Stupro

Questo testo ha un contenuto che potrebbe turbare chi lo legge per la sua stessa natura.

Ponderate cosa desiderate fare. Qualora continuaste la lettura sarebbe gradito un commento.

Si tratta di una storia reale, di cui sono stati omessi i particolari e di cui è stata accordata la forma pubblica con la vittima.

ooo—ooo

Ci sono storie che hanno tempi per essere raccontate e che si narrano a fatica, ci sono storie fredde che non si risolvono vivendo ma che necessitano di essere riprese in mano e riguardate più volte per divenire passato e non sostare nel presente.

Mettiamo che una storia, di una donna, contenga uno stupro. Mettiamo che questa storia debba essere narrata per uscire definitivamente da lei. Proviamo a descrivere questa storia, omettendo chiaramente tutto ciò che ricondurrebbe a lei ma rimanendo nella potenza narrativa e nell’opera di bonifica che il racconto esegue, da solo, in un autorigenerarsi di particolari e resilienza.

Ti racconto. 

Ti ascolto.

Avere vent’anni e sognare un amore. Un principe azzurro con il quale fare l’amore per la prima volta. Baci appassionati e carezze a risvegliare la passione frenata fino ad allora; nell’attesa di colui che l’amore facesse entrare nel suo corpo vergine.

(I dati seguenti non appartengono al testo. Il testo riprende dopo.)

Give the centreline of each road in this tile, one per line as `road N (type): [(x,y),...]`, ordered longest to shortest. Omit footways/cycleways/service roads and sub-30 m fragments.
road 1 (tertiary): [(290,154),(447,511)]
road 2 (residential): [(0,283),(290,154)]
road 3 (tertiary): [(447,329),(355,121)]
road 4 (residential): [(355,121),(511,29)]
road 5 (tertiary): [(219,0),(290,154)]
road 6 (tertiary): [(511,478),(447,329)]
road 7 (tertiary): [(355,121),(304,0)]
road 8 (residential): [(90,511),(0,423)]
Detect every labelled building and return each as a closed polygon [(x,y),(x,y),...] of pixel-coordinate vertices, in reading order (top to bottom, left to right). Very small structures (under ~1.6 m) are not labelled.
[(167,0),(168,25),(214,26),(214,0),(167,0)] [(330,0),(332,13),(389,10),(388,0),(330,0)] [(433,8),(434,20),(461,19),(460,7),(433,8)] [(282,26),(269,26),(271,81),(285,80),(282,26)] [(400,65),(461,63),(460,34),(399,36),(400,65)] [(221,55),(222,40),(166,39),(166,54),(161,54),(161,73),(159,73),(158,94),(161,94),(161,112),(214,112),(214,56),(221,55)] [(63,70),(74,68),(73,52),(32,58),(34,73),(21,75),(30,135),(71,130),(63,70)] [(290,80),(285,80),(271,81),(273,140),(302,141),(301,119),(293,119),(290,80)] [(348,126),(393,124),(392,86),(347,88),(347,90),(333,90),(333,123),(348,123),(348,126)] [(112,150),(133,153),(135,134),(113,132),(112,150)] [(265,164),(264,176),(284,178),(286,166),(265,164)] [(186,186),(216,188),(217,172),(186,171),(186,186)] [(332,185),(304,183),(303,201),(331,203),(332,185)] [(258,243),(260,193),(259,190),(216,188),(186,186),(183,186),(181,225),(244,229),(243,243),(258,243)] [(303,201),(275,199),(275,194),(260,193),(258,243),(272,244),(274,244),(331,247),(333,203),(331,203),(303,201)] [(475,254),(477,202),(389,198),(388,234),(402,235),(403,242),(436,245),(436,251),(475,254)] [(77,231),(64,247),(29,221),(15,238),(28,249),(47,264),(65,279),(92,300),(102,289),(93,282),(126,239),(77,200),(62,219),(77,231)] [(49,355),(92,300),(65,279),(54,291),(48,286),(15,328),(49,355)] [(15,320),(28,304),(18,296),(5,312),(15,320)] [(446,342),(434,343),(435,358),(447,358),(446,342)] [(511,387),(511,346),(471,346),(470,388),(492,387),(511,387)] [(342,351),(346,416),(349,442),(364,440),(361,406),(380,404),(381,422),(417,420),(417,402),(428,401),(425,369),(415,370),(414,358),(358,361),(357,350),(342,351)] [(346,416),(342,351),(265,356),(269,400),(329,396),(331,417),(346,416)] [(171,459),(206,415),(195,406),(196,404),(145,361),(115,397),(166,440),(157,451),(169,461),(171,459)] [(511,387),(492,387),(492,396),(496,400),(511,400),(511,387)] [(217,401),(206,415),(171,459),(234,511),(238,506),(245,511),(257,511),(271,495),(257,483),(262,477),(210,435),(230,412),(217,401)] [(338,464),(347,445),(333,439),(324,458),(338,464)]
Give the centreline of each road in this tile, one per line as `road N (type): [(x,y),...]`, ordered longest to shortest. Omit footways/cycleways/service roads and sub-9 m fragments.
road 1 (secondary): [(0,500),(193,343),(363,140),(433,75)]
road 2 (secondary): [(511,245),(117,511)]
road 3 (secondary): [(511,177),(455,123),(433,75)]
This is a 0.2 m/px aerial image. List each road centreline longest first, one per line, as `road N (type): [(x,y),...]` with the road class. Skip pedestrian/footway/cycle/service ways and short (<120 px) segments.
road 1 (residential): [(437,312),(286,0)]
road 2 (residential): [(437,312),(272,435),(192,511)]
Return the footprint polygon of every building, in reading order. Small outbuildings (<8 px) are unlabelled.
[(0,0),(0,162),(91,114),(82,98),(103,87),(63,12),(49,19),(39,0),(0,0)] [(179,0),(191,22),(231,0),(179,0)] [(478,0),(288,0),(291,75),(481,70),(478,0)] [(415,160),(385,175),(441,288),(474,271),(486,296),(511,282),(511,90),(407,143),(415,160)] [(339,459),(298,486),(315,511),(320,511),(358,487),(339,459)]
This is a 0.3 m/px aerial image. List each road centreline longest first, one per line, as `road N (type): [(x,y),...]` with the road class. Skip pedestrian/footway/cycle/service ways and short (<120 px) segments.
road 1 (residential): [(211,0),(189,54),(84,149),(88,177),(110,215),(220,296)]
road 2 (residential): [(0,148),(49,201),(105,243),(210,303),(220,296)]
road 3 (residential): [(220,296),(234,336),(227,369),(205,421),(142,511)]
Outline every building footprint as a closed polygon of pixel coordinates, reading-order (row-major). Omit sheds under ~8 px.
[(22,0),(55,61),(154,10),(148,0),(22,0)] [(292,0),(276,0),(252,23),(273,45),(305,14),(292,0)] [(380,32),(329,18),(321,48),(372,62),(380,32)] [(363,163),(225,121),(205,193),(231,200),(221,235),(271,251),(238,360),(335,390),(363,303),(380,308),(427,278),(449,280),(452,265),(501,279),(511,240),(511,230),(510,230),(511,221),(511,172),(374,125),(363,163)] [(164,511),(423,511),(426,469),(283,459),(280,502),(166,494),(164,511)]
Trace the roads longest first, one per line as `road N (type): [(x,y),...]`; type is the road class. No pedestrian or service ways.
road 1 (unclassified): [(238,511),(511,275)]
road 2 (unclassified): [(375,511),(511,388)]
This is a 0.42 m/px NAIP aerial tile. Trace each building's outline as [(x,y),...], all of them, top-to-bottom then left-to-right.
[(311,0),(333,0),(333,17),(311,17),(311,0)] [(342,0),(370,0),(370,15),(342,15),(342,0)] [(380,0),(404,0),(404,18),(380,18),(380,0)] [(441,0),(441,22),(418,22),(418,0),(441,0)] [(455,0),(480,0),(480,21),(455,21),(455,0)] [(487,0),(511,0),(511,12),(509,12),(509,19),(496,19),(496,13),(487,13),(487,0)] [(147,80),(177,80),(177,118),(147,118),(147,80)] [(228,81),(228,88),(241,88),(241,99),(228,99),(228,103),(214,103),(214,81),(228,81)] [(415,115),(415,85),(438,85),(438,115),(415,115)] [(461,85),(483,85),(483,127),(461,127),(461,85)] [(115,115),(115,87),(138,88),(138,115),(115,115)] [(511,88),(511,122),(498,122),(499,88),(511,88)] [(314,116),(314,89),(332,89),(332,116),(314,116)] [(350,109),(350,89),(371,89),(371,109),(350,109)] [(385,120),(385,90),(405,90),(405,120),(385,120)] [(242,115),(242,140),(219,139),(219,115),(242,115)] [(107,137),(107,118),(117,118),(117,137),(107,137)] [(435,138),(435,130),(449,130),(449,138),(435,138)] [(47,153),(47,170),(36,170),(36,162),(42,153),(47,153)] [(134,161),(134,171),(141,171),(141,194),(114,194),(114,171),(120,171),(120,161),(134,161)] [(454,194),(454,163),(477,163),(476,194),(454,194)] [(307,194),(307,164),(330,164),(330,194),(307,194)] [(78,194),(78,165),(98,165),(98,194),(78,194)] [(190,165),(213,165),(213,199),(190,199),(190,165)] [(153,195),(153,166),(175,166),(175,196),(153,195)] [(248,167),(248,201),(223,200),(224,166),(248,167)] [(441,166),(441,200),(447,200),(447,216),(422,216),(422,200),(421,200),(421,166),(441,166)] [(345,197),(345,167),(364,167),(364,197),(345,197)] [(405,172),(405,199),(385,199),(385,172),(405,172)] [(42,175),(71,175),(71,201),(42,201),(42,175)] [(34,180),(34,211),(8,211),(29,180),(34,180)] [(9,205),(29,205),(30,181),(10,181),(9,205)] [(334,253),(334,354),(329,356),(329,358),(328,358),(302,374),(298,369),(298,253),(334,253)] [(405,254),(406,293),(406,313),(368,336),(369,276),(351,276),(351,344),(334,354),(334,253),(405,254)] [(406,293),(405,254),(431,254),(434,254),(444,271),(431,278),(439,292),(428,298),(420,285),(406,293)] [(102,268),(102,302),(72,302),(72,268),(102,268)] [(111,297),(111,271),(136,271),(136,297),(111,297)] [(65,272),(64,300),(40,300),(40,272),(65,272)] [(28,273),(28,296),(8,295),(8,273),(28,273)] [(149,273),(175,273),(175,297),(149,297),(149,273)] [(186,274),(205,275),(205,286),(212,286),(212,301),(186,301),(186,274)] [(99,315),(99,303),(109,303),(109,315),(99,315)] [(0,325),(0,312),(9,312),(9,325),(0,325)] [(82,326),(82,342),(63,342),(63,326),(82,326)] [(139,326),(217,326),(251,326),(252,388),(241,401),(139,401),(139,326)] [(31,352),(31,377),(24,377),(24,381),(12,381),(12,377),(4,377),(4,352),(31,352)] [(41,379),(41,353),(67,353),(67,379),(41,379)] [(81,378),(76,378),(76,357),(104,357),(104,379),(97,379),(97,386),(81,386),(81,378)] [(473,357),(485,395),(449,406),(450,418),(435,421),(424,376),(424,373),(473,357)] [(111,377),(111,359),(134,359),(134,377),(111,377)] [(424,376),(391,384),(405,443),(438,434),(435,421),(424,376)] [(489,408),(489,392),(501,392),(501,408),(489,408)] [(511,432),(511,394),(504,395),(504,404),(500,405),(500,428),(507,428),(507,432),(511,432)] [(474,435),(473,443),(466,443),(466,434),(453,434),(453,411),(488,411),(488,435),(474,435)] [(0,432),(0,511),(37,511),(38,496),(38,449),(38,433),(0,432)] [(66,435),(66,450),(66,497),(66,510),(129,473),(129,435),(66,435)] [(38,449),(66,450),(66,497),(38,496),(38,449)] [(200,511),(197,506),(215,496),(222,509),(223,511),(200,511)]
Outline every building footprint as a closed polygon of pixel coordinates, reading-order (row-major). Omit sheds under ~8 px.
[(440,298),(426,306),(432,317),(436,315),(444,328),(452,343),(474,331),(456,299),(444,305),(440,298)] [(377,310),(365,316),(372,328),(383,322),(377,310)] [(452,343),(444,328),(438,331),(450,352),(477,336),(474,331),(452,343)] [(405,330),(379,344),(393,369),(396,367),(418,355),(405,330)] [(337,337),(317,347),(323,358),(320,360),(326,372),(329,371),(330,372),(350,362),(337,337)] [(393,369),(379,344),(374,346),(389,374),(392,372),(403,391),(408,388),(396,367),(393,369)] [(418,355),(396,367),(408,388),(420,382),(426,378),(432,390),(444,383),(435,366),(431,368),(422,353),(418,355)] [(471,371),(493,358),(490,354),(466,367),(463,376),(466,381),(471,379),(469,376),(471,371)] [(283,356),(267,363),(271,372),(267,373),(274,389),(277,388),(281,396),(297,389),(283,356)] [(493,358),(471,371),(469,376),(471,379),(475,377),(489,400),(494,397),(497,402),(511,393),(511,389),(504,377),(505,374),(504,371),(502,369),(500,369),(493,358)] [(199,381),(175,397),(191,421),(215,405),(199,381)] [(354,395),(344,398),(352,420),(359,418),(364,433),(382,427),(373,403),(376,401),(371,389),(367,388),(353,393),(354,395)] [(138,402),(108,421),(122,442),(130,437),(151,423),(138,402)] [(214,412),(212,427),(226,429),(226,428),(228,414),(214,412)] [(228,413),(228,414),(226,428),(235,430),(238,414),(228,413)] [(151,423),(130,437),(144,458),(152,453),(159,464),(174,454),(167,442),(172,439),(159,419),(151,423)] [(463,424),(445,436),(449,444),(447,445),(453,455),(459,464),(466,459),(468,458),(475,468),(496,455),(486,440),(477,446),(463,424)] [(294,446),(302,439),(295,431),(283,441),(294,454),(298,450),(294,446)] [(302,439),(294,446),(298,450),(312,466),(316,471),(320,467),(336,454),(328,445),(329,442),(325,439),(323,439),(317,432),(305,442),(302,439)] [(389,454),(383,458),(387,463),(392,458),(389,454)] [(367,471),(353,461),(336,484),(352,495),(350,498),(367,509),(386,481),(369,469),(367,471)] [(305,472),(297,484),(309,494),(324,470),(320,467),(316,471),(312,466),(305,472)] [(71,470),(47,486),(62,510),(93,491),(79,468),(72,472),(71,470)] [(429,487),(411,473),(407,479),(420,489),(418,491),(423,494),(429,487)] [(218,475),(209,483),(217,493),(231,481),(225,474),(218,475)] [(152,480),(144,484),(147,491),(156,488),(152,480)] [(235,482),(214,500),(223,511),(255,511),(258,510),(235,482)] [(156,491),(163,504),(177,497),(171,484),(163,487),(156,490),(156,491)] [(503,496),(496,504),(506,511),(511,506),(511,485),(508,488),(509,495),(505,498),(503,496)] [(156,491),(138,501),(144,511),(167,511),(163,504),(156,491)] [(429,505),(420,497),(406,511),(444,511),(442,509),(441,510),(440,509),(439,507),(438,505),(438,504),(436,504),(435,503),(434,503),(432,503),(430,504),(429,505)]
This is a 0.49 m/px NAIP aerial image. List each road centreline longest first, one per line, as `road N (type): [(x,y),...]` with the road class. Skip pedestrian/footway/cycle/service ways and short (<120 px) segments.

Avere vent’anni ed andare in discoteca, una di quelle grandi dove si fuma. Dove il grigio della nicotina è denso e spesso, dove si balla sconclusionatamente cercando qualcuno con lo sguardo distratto da un bicchiere pieno di ghiaccio e di liquido colorato rosso che sa vagamente di arancia e bitter.

E c’è un’amica che quella sera ha trovato un tipo che le piace. E si è imboscata chissà dove. La ragazza con il bicchiere pieno di ghiaccio è innervosita e stanca e gli occhi le bruciano. Cerca una sigaretta, con un filtro bianco, la accende per far valere i suoi sfacciati vent’anni fatti di un corpo da gonna corta e di lunghi capelli neri.

Prendi fiato e valla a cercare quella ragazza con i suoi 20 anni e la sua sigaretta. Passa dalla terza alla prima persona se riesci.

Sapeva di pieno quel fumo in bocca, un gusto rotondo e buono. Ma gli occhi no, davano fastidio, bruciavano forte. Meglio uscire un po’ e cercare nell’ampio parcheggio se l’amica fosse lì, in qualche auto, con lui.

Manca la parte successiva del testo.